After the initial factor extraction, the common factors are uncorrelated with each other. If the factors are rotated by an orthogonal transformation, the rotated factors are also uncorrelated. If the factors are rotated by an oblique transformation, the rotated factors become correlated. Oblique rotations often produce more useful patterns than do orthogonal rotations. However, a consequence of correlated factors is that there is no single unambiguous measure of the importance of a factor in explaining a variable. Thus, for oblique rotations, the pattern matrix does not provide all the necessary information for interpreting the factors; you must also examine the factor structure and the reference structure. Refer to Harman (1976) and Mulaik (1972) for further information. Valid values for name are as follows:

EQUAMAX | E

specifies orthogonal equamax rotation. This corresponds to the specification ROTATE=ORTHOMAX with GAMMA=number of factors/2.

HK

specifies Harris-Kaiser case II orthoblique rotation. You can use the HKPOWER= option to set the power of the square roots of the eigenvalues by which the eigenvectors are scaled.

NONE | N

specifies that no rotation be performed.

ORTHOMAX

specifies general orthomax rotation with the weight specified by the GAMMA= option.

PARSIMAX

specifies orthogonal Parsimax rotation. This corresponds to the specification ROTATE=ORTHOMAX with

GAMMA = [( nvar ×( nfact - 1))/( nvar + nfact - 2)]

where nvar is the number of variables, and nfact is the number of factors.

PROCRUSTES

specifies oblique Procrustes rotation with target pattern provided by the TARGET= data set. The unrestricted least squares method is used with factors scaled to unit variance after rotation.

PROMAX | P

specifies oblique promax rotation. The PREROTATE= and POWER= options can be used with the option ROTATE=PROMAX.

QUARTIMAX | Q

specifies orthogonal quartimax rotation. This corresponds to the specification ROTATE=ORTHOMAX with GAMMA=0.

VARIMAX | V

specifies orthogonal varimax rotation. This corresponds to the specification ROTATE=ORTHOMAX with GAMMA=1.

SCORE

displays the factor scoring coefficients.

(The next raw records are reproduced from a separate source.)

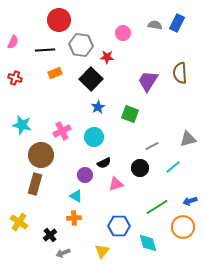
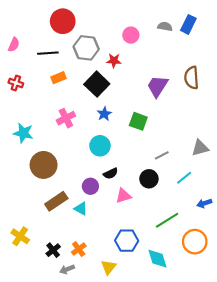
pink cross: (62, 131) -> (66, 118), moved
brown rectangle: (35, 184) -> (56, 201), moved, turned 40
blue arrow: (190, 201) -> (204, 203), moved
orange cross: (74, 218) -> (79, 249), moved, turned -32

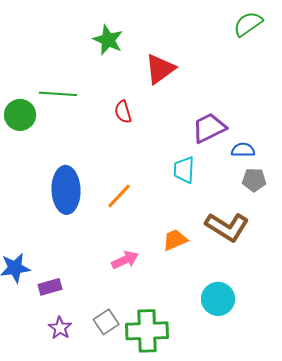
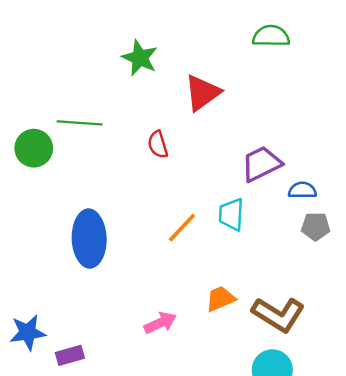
green semicircle: (248, 24) -> (271, 36), moved, turned 36
orange line: (119, 196) -> (182, 228), moved
brown L-shape: (227, 227) -> (278, 314), moved

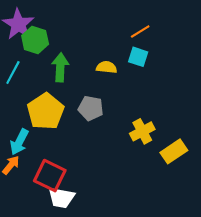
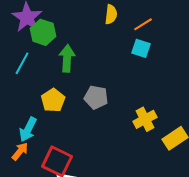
yellow semicircle: (107, 67) -> (111, 14), moved, turned 90
yellow pentagon: (46, 111) -> (53, 100), size x0.7

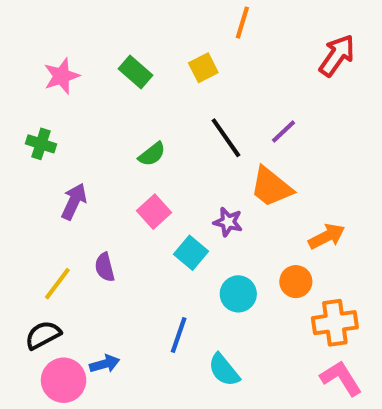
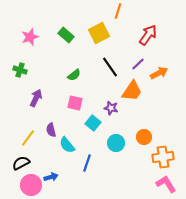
red arrow: (337, 55) -> (148, 35), moved
yellow square: (203, 68) -> (99, 33), size x1.5
orange trapezoid: (271, 187) -> (132, 91), turned -95
pink square: (154, 212) -> (75, 103), turned -35
orange arrow: (327, 236) -> (159, 73), moved
cyan semicircle: (224, 370) -> (67, 145), moved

The squared multiple correlation of each factor with the variables is also displayed except in the case of unrotated principal components.

SCREE

displays a scree plot of the eigenvalues (Cattell 1966, 1978; Cattell and Vogelman 1977; Horn and Engstrom 1979).

SIMPLE

displays means, standard deviations, and the number of observations.

SINGULAR=p

SING=p

specifies the singularity criterion, where 0<p<1. The default value is 1E-8.

TARGET=SAS-data-set

specifies an input data set containing the target pattern for Procrustes rotation (see the description of the ROTATE= option). The TARGET= data set must contain variables with the same names as those being factored. Each observation in the TARGET= data set becomes one column of the target factor pattern. Missing values are treated as zeros. The _NAME_ and _TYPE_ variables are not required and are ignored if present.

ULTRAHEYWOOD

ULTRA

allows communalities to exceed 1. The ULTRAHEYWOOD option can cause convergence problems because communalities can become extremely large, and ill-conditioned Hessians may occur.

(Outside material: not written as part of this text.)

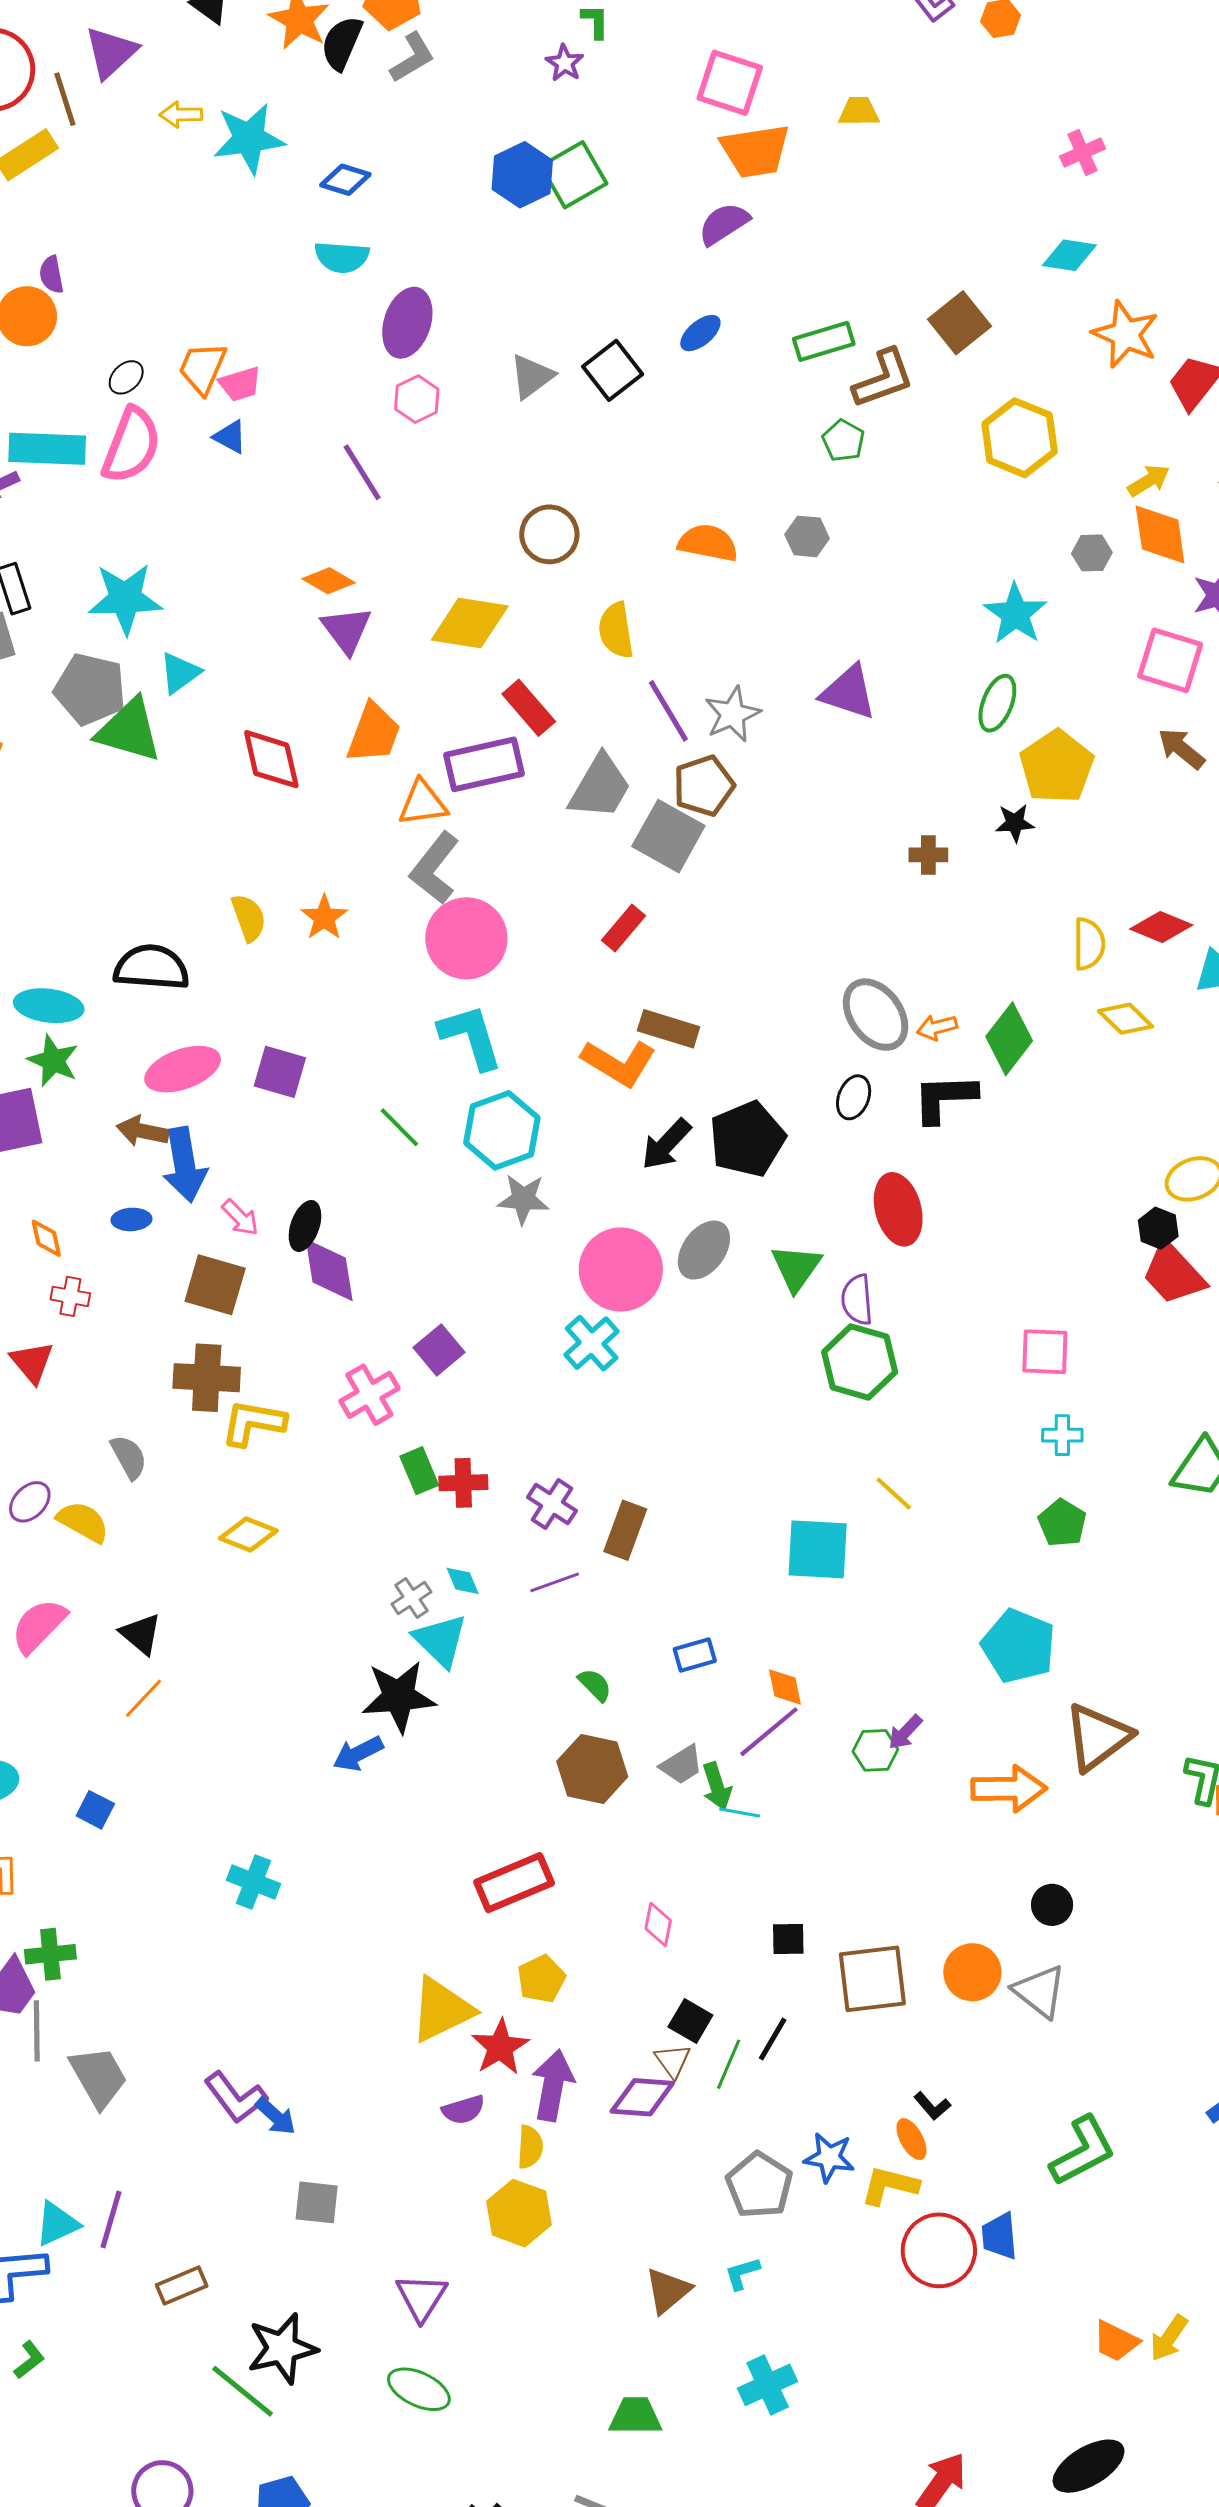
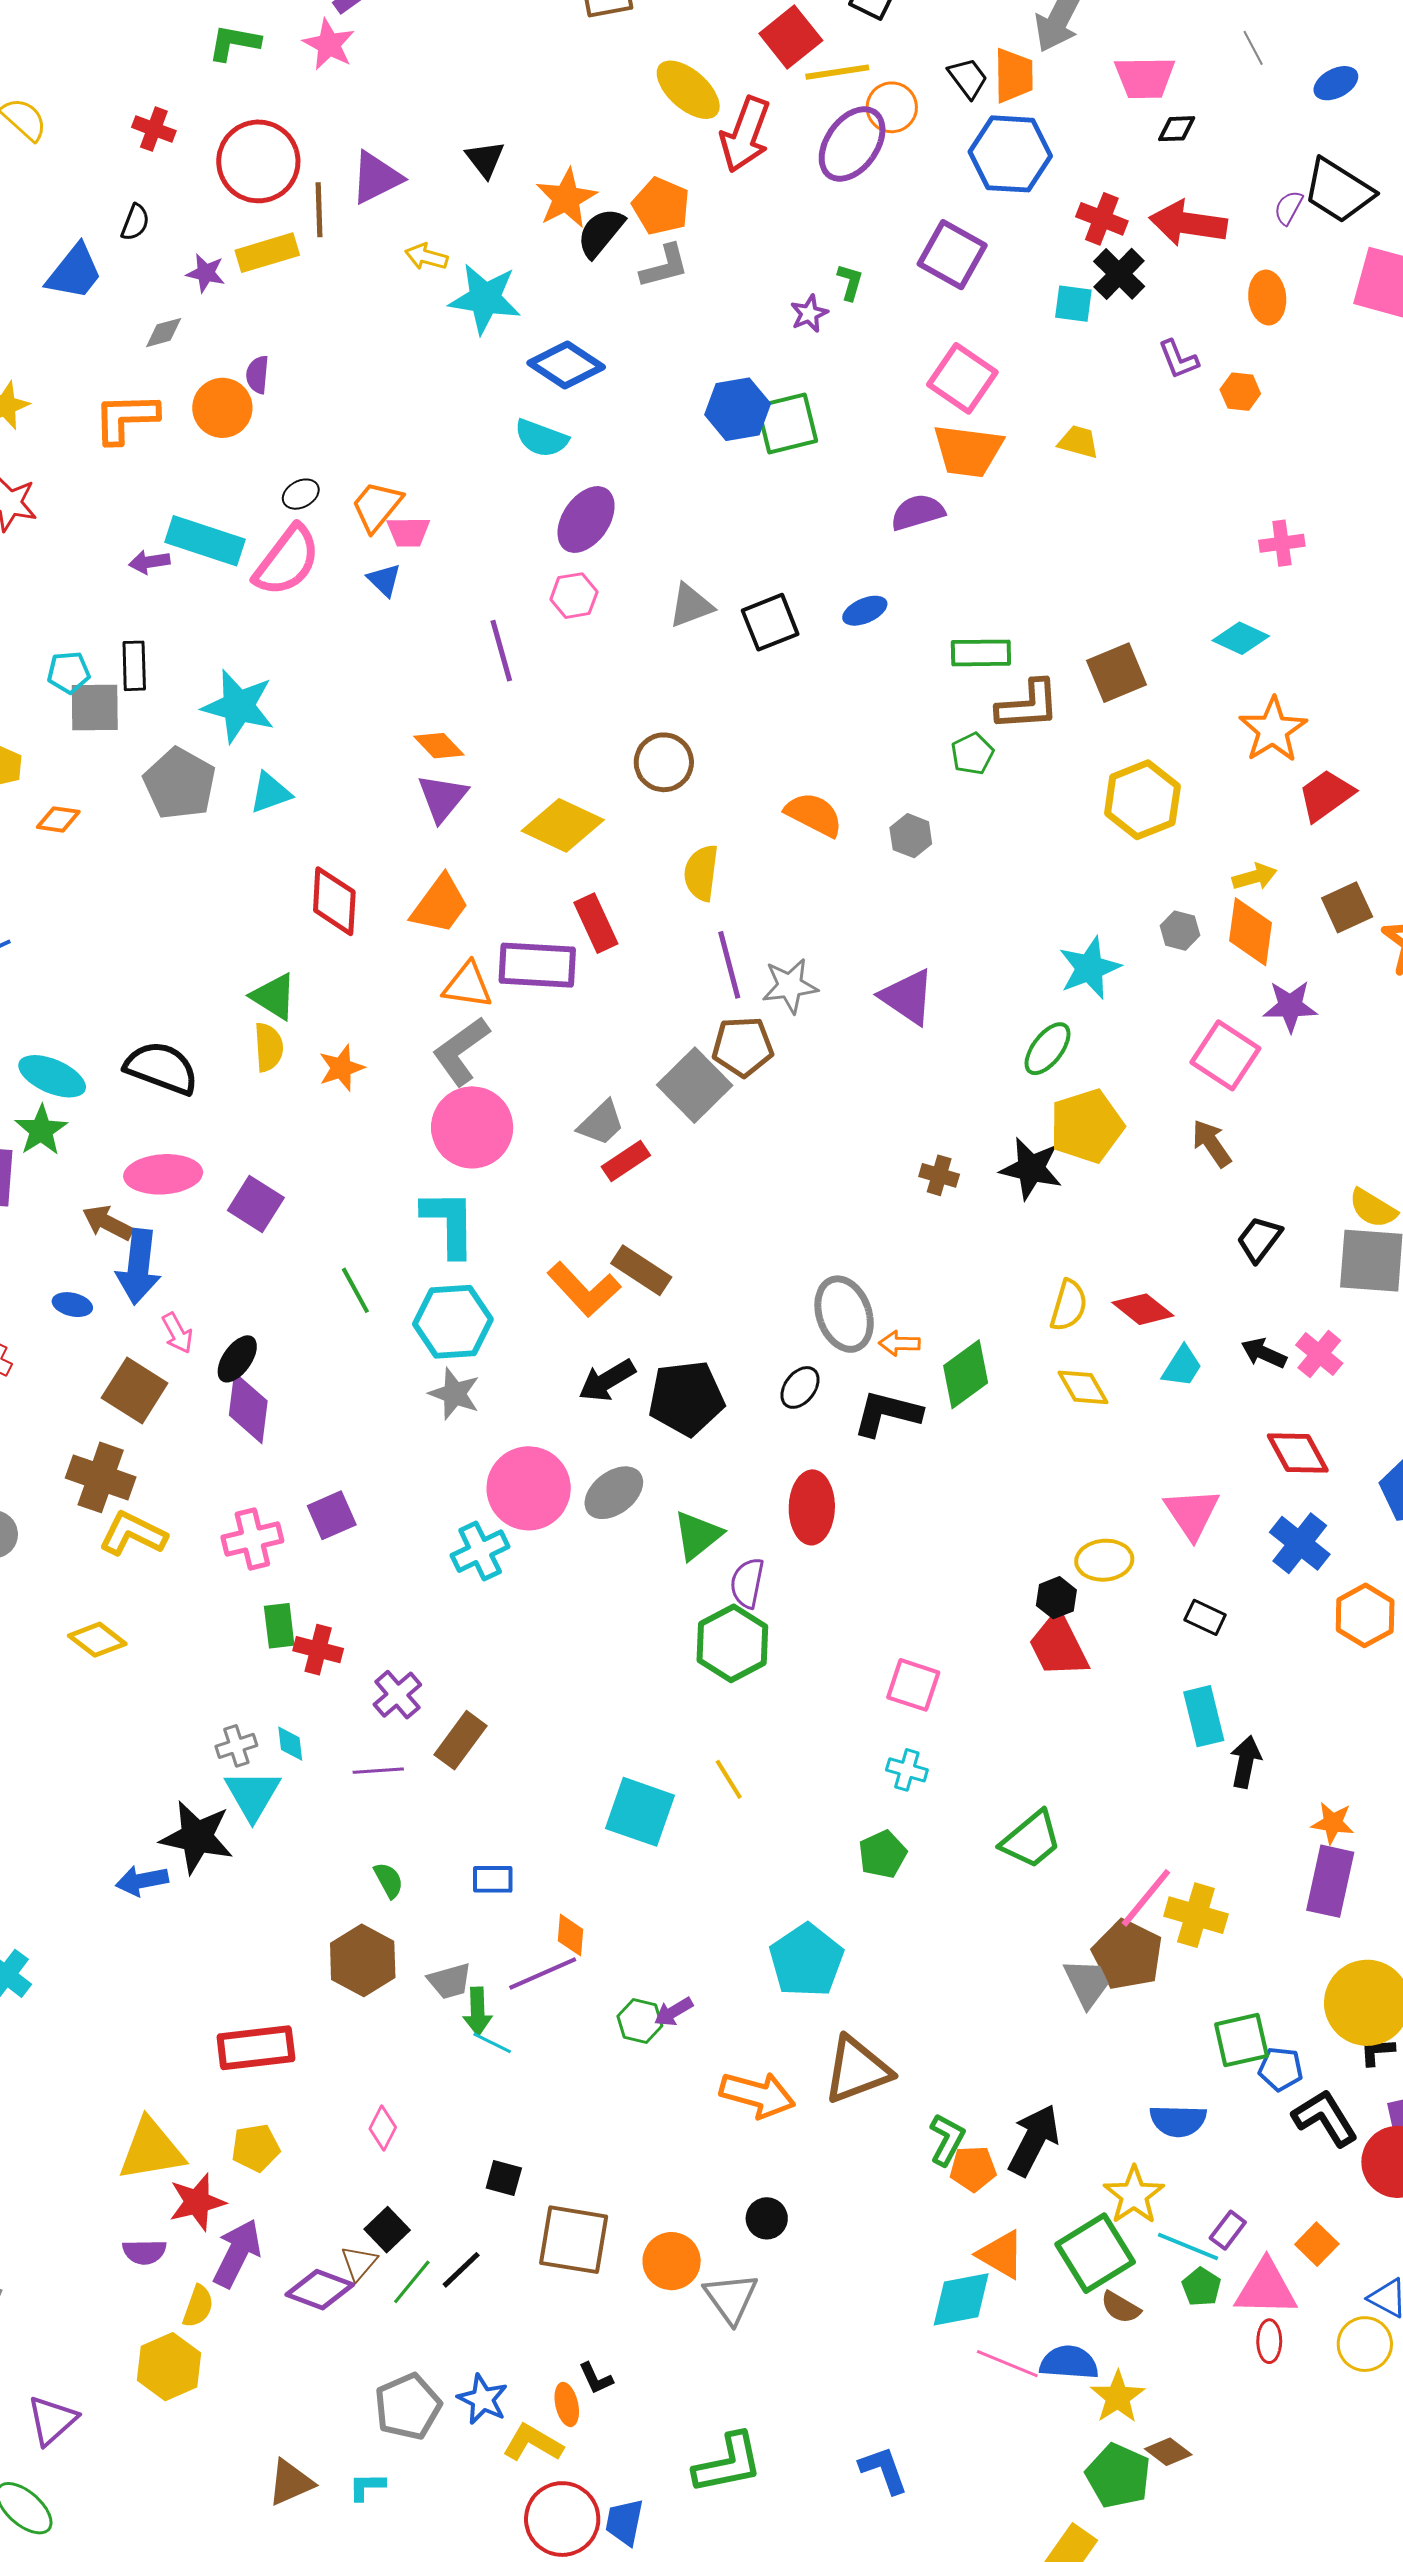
blue diamond: (345, 180) -> (566, 365), size x1.5
green triangle: (129, 730) -> (274, 996), moved, size x0.7
gray trapezoid: (600, 787) -> (601, 1123), moved, size x0.7
black star: (1015, 823) -> (1031, 1169), size x1.6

VARDEF=DF | N | WDF | WEIGHT | WGT

specifies the divisor used in the calculation of variances and covariances. The default value is VARDEF=DF. The values and associated divisors are displayed in the following table where i= 0 if the NOINT option is used and i= 1 otherwise, and where k is the number of partial variables specified in the PARTIAL statement.

Value	Description	Divisor
DF	degrees of freedom	n-k-i
N	number of observations	n-k
WDF	sum of weights DF	$\sum_i w_i-k-i$
WEIGHT \| WGT	sum of weights	$\sum_i w_i-k$

WEIGHT

factors a weighted correlation or covariance matrix. The WEIGHT option can be used only with the METHOD=PRINCIPAL, METHOD=PRINIT, METHOD=ULS, or METHOD=IMAGE option. The input data set must be of type CORR, UCORR, COV, UCOV or FACTOR, and the variable weights are obtained from an observation with _TYPE_='WEIGHT'.